=== What is being asked ===
No pictures should be carried over. Output all other parts of the entries verbatim.

====== Data extracts ======

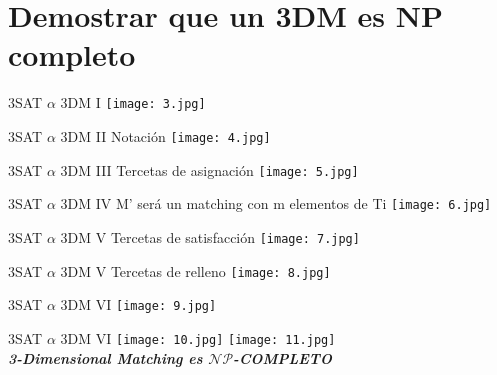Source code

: \documentclass[10pt, mathserif, profesionalfont]{beamer}
\begin{document}
\section{Demostrar que un 3DM es NP completo}
\begin{frame}{3SAT $\alpha$ 3DM I}
    \texttt{[image: 3.jpg]}

\end{frame}

\begin{frame}{3SAT $\alpha$ 3DM II}
	Notación
    \texttt{[image: 4.jpg]}

\end{frame}
\begin{frame}{3SAT $\alpha$ 3DM III}
Tercetas de asignación
    \texttt{[image: 5.jpg]}

\end{frame}
\begin{frame}{3SAT $\alpha$ 3DM IV}
M' será un matching con m elementos de Ti
    \texttt{[image: 6.jpg]}

\end{frame}

\begin{frame}{3SAT $\alpha$ 3DM V}
Tercetas de satisfacción
    \texttt{[image: 7.jpg]}

\end{frame}
\begin{frame}{3SAT $\alpha$ 3DM V}
Tercetas de relleno
    \texttt{[image: 8.jpg]}

\end{frame}

\begin{frame}{3SAT $\alpha$ 3DM VI}
    \texttt{[image: 9.jpg]}
    
\end{frame}
\begin{frame}{3SAT $\alpha$ 3DM VI}
   \texttt{[image: 10.jpg]}
 \texttt{[image: 11.jpg]}
\\\textit{\textbf{3-Dimensional Matching es $\mathcal{NP}$-COMPLETO}}

\end{frame}
\end{document}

======

=== The answer ===
Source code

: \documentclass[10pt, mathserif, profesionalfont]{beamer}
\begin{document}
\section{Demostrar que un 3DM es NP completo}
\begin{frame}{3SAT $\alpha$ 3DM I}
    \texttt{[image: 3.jpg]}

\end{frame}

\begin{frame}{3SAT $\alpha$ 3DM II}
	Notación
    \texttt{[image: 4.jpg]}

\end{frame}
\begin{frame}{3SAT $\alpha$ 3DM III}
Tercetas de asignación
    \texttt{[image: 5.jpg]}

\end{frame}
\begin{frame}{3SAT $\alpha$ 3DM IV}
M' será un matching con m elementos de Ti
    \texttt{[image: 6.jpg]}

\end{frame}

\begin{frame}{3SAT $\alpha$ 3DM V}
Tercetas de satisfacción
    \texttt{[image: 7.jpg]}

\end{frame}
\begin{frame}{3SAT $\alpha$ 3DM V}
Tercetas de relleno
    \texttt{[image: 8.jpg]}

\end{frame}

\begin{frame}{3SAT $\alpha$ 3DM VI}
    \texttt{[image: 9.jpg]}
    
\end{frame}
\begin{frame}{3SAT $\alpha$ 3DM VI}
   \texttt{[image: 10.jpg]}
 \texttt{[image: 11.jpg]}
\\\textit{\textbf{3-Dimensional Matching es $\mathcal{NP}$-COMPLETO}}

\end{frame}
\end{document}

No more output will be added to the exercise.